■ Text excerpt:
☆ ☆ ☆
After decades of fossil fuel-powered jets, advances in materials, battery chemistry, and electrical systems are opening up the possibility of cleaner, greener, cheaper commercial flight.
But electrification requires plane makers to innovate, invest, work hard, and win the weight race. A recent Advanced Manufacturing Research Centre event discussed the pressing issues.
A quiet revolution is underway that could change the face of air travel for billions of passengers around the world.
The familiar roar of kerosene-fuelled jet engines at take-off and landing may one day be replaced by battery powered propulsion, with travellers flying in aircraft developed through generative designs and built with ultra-lightweight materials.
This was one of the key messages at a recent two-day conference on lightweighting organised by the University of Sheffield’s Advanced Manufacturing Research Centre (AMRC).
Delegates heard that the dream of electric flight – which once seemed confined to smaller aircraft flying short distances – is now being led by the big players in the industry who are fast advancing plans for hybridised and fully electric flight.
Airbus, for instance, has teamed up with Siemens and Rolls-Royce to develop a commercially viable 50-100 seat hybrid aircraft which could enter service by the 2030s.
Boeing, meanwhile, is combining its own R&D talents with start-ups such as Washington aircraft developer Zunum Aero.
Easyjet is talking to the Seattle-based Right Electric on the design of a commercial passenger aircraft seating about 100 people.
Aviation’s environmental impact
The big driver for this acceleration in the pace of R&D is not just the desire to be early entrants in a potentially lucrative market, but also the desire to meet increasingly stringent environmental legislation to mitigate the impact of climate change.
According to the Air Transport Action Group, aviation is responsible for just 2% of all man-made CO2 emissions, and 12% of CO2 emissions from transport sources.
However, while today’s aircraft are about 80% more fuel efficient per passenger kilometre than they were 50 years ago, air traffic growth is expected to double over the next 20 years, prompting real concern about what this increasing traffic level will mean for the environment.
Delivering his keynote address to a packed audience at the AMRC’s Factory 2050, the vice president of technology at GKN, Paul Perera, confronted this issue head on.
☆ ☆ ☆
■ Work order 1: Return every line in the records below that contains the string "جمال".
■ Work order 2: Write the next part of the article on electric flight, starting after its final sentence.
☆ ☆ ☆
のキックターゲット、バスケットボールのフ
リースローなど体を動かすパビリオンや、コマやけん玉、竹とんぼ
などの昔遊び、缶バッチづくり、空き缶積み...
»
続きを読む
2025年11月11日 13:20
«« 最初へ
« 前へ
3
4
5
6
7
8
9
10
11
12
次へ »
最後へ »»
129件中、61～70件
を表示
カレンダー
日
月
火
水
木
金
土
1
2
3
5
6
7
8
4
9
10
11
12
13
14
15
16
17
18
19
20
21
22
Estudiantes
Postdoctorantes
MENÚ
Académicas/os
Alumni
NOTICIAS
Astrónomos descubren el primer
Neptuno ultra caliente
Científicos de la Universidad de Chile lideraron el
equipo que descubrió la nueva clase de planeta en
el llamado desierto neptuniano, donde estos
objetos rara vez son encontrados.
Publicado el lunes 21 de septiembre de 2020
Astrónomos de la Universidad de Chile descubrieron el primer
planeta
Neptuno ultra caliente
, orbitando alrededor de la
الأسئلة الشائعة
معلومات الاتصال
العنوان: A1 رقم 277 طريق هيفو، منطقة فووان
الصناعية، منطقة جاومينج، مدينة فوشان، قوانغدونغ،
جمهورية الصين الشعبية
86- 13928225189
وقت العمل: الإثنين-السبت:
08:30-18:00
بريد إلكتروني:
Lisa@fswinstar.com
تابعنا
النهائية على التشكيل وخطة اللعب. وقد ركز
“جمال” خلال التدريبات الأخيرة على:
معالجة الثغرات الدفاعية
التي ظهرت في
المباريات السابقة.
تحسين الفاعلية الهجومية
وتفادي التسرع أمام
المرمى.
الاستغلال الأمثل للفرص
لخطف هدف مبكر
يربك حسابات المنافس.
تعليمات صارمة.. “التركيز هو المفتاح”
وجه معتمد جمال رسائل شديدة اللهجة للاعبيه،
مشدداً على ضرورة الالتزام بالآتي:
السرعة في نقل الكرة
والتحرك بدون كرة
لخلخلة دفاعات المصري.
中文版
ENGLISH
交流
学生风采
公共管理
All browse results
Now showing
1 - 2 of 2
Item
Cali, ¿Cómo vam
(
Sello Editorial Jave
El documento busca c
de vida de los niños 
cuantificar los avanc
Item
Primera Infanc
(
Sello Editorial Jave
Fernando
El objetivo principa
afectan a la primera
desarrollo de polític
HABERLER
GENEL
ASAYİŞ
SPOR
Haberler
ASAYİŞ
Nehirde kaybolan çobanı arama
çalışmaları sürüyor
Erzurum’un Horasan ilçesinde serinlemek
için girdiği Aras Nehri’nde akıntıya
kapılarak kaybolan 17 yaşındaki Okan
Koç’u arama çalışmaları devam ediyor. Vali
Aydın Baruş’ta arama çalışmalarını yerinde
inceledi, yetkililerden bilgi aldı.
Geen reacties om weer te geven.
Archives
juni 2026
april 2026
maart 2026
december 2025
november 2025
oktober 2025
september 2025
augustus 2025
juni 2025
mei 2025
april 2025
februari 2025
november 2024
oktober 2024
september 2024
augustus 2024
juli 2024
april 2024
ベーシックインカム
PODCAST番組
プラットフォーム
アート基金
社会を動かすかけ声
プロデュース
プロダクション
☆ ☆ ☆
■ Answer 1:
“جمال” خلال التدريبات الأخيرة على:
وجه معتمد جمال رسائل شديدة اللهجة للاعبيه،

■ Answer 2:
Citing the climate change champion Greta Thunberg’s claim that her generation’s future had been ‘stolen’ by industry so that ‘a small number of people could make unimaginable amounts of money’ while ‘carrying on as if nothing has happened,’ Perera made a powerful case that the very opposite is true.
The search for sustainability
Like others in the sector, sustainability is one of GKN’s core values; a fact reflected in the record levels of investment – in excess of £75m – it is making in the development of greener, cleaner technologies.
As part of the European Clean Sky initiative, the largest European aeronautical research programme, GKN, is playing a leading role in developing innovative technologies to reduce CO2 emissions and noise levels by 2050.
Driven by legislation and international climate agreements, the aviation industry is edging ever closer to a low-carbon solution to propulsion.
Electrically powered aircraft, either hybrid or all electric, will not only enable the big players in the industry to maintain market share, but also offer the prospect of cheaper flight as build and maintenance costs could be reduced with fewer mechanical parts to wear out.
With less noise pollution, the industry is imaging a time when airports can operate virtually around the clock and be built closer to urban areas.
A technological revolution
To get to this stage, however, requires nothing short of a technological revolution.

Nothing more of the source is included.